Sunday, March 2, 2008

Color Gradations

Like a glissando in music, a color gradation moves smoothly from one note to another. Gradations can be very beautiful in purely abstract terms. They take you from one hue to another, or from a light color to a dark color, or from a dull color to a saturated one. Let’s have a look at some examples.

This gradation goes from a dark desaturated blue to a pale desaturated yellow. So it shifts in hue and value, but not very much in saturation.


This one is fairly similar, but it moves from a neutral (or grayed down) dark to a warm light tone, passing through a slightly more saturated oranges in the middle of its range.


Here are three gradated strips of color. The top one changes primarily in hue as it goes quickly away from a dull red-orange and gradually arrives at a saturated blue, without changing very much in value. The middle one shifts darker in value, and the third one moves in and around related pinks and oranges before arriving at a paler pink.


Now that you’ve seen some gradations out of context, let’s see where they came from. The first color strip comes from the right side of this painting by Caspar David Friedrich. Note that the brownish color of the trees also gradates as it moves away from the bright center of light. When two color sets move together, I call it a "parallel gradation."


The second color gradation appears in the sky of this painting by Maxfield Parrish. The stone wall also gradates very slightly from warmer at the top to cooler at the base.

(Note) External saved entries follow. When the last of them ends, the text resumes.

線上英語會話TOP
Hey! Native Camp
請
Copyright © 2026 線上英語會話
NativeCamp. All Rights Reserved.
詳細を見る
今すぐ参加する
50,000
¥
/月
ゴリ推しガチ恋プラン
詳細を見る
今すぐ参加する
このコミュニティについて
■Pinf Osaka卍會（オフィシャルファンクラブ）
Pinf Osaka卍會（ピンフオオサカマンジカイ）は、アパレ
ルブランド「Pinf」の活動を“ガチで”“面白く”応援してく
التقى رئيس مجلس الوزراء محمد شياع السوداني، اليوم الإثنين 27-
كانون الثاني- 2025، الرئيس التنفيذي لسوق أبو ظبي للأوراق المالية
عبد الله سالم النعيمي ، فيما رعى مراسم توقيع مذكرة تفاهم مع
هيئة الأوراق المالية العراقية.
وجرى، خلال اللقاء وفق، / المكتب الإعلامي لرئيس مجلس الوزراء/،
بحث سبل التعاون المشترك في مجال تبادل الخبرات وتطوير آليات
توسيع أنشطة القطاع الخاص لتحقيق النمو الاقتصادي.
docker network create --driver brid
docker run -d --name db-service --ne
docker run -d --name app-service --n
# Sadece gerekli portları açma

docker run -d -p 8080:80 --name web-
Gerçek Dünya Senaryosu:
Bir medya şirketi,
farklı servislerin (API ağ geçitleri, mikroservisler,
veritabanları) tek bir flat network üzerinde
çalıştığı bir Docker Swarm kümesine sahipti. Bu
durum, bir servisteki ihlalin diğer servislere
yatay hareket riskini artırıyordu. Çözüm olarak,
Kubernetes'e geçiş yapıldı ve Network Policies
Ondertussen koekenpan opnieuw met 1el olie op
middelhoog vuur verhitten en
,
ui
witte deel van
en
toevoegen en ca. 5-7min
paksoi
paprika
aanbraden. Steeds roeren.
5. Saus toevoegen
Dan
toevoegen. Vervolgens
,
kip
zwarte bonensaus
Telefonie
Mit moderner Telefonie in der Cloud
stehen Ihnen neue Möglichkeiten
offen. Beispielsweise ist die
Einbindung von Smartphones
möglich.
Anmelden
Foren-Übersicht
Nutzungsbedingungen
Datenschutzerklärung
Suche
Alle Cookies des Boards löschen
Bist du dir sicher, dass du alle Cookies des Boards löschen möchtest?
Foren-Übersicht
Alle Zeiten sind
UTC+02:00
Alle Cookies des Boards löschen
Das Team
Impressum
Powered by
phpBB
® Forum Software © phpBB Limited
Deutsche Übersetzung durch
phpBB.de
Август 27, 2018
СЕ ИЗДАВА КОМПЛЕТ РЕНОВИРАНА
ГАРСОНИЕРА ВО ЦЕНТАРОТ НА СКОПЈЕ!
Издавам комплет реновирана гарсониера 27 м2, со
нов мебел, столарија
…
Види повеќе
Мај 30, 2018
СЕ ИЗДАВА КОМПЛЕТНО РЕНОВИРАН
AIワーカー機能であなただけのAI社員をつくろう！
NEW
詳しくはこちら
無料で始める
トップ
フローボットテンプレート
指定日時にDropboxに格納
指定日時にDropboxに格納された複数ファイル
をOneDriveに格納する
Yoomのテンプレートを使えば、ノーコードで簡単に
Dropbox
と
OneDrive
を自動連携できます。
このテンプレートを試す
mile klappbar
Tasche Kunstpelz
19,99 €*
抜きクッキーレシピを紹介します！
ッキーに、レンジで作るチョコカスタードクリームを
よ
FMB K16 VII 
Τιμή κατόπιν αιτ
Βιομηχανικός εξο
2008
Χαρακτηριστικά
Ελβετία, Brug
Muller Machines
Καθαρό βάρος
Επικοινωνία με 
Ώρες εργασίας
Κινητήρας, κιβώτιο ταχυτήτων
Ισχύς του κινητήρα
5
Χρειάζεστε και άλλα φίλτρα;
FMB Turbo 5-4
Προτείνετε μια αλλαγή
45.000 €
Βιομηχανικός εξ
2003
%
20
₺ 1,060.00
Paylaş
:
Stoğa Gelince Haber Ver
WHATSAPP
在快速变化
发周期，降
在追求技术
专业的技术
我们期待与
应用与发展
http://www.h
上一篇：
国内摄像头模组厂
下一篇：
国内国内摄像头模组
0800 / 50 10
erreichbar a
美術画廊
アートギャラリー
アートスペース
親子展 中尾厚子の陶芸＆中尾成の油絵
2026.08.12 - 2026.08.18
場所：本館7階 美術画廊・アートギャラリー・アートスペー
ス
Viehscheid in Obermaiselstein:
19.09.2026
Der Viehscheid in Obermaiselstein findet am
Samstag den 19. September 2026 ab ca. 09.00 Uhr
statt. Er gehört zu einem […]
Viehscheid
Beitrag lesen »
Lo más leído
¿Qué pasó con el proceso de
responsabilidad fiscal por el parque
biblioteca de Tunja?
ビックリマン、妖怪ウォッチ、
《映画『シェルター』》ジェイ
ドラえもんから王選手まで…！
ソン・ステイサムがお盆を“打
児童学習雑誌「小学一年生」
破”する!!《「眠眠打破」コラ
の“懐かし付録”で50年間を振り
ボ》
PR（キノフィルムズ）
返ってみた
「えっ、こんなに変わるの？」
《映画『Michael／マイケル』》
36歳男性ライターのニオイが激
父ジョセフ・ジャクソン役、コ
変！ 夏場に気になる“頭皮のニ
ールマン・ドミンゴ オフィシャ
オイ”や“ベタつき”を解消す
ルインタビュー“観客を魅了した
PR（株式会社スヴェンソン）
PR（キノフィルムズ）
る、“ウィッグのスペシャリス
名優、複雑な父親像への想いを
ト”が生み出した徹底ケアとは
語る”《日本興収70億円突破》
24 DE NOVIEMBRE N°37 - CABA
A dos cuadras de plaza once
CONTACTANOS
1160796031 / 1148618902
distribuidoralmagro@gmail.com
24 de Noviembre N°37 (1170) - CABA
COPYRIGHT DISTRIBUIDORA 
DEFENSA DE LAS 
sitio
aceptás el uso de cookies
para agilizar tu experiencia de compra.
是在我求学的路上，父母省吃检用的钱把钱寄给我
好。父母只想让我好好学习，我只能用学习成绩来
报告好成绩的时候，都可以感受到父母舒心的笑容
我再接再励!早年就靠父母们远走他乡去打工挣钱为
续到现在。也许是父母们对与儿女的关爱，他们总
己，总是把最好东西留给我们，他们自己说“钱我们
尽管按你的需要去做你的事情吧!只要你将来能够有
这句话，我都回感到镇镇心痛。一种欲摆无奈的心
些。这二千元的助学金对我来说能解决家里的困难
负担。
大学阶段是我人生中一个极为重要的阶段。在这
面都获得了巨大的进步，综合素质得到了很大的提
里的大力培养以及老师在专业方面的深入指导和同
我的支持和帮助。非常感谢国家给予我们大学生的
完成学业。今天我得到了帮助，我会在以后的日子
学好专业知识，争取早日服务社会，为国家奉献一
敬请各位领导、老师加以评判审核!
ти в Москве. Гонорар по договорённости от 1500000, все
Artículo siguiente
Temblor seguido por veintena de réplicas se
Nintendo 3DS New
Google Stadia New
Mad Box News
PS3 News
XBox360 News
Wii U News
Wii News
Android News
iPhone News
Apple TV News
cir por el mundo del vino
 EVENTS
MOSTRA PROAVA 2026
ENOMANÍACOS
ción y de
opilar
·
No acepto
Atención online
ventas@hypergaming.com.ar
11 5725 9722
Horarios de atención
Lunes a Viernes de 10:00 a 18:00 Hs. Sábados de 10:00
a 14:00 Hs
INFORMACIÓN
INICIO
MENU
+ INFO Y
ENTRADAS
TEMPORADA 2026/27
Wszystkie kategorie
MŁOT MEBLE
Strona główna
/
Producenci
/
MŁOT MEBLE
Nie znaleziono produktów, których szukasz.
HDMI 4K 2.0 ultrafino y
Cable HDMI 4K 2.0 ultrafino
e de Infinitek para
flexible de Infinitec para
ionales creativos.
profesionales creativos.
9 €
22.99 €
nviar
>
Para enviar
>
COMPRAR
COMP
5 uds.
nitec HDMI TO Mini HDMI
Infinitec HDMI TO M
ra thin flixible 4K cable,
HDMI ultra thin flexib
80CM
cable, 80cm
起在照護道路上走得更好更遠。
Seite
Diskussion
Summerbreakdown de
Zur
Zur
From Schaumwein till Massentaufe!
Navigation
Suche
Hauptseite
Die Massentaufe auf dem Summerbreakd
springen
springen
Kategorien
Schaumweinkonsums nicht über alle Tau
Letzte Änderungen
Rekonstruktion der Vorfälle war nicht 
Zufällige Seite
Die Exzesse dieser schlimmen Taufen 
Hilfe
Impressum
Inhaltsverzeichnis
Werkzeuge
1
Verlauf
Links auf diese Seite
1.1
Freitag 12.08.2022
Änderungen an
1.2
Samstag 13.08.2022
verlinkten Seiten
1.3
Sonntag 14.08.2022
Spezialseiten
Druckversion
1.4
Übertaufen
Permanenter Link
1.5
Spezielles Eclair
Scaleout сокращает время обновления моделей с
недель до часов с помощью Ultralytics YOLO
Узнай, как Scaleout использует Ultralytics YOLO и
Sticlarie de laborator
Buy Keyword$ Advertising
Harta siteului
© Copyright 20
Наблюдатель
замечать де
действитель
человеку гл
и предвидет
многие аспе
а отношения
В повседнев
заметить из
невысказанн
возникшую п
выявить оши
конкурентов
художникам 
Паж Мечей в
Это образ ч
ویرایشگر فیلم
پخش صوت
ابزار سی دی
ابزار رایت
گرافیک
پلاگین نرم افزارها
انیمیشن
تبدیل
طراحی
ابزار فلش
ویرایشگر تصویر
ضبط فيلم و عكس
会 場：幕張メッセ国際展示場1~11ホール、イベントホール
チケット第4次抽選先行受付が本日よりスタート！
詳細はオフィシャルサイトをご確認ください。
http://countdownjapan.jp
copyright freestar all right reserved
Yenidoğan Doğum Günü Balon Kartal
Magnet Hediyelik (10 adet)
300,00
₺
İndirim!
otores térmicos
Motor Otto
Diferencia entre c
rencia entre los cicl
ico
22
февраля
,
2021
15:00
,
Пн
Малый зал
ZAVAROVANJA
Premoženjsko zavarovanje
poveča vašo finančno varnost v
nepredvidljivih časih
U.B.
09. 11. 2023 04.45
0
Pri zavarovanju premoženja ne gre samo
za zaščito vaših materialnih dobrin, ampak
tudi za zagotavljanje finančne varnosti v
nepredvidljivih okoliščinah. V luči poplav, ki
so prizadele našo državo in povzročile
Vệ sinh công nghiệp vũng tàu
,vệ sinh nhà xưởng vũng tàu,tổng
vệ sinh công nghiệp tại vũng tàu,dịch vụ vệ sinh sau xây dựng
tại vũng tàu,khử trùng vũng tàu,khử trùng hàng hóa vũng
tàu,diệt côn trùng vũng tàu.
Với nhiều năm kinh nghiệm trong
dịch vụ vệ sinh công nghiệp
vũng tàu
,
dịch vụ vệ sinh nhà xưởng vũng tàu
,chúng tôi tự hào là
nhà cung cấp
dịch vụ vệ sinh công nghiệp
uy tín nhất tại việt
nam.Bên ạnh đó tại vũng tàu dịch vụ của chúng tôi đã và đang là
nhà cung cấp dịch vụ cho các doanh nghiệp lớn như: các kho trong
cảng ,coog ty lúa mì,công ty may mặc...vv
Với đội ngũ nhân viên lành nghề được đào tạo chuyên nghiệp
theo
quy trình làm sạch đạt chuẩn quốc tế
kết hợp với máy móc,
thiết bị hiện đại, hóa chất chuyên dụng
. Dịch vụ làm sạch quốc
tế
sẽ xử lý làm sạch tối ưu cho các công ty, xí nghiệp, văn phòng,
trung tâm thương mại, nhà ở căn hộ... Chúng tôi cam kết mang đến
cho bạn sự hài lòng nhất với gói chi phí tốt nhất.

The group of three strips are all taken from a single Gerome painting of Arab horsemen. This painting is full of gradations, many more than I’ve shown. It owes much of its luminosity to the skillful use of changing color.


John Ruskin observed in Modern Painters (1843) that a gradated color has the same relationship to a flat color as a curved line has to a straight one. He noted that a painting of Turner—and that nature herself—contains movement or gradation of color both on the large and the small scale:

“I wish to insist…that nature will not have one line nor color, nor one portion nor atom of space without a change in it. There is not one of her shadows, tints, or lines that is not in a state of perpetual variation.”

Gradations don’t just happen. They take planning. In some future post we’ll explore some techniques for painting gradations and look at ways to use them in composition.

More from the Art Renewal Center database on Friedrich, Parrish, and Gerome.

Tomorrow: Backs of Heads

3 comments:

  1. James,

    I am continuing to love your posts. You bring up so many different ideas that i had never heard about or thought about as well as ones that have taken me years to stumble onto myself.

    Thanks so much.

    Jacob

    ReplyDelete
  2. I think I've learned more from reading your posts than I have in all my art classes, dating back from high school. Thank you.

    Maria

    ReplyDelete
  3. Beautiful subtleties you're pointed out. Very instructive, thank you.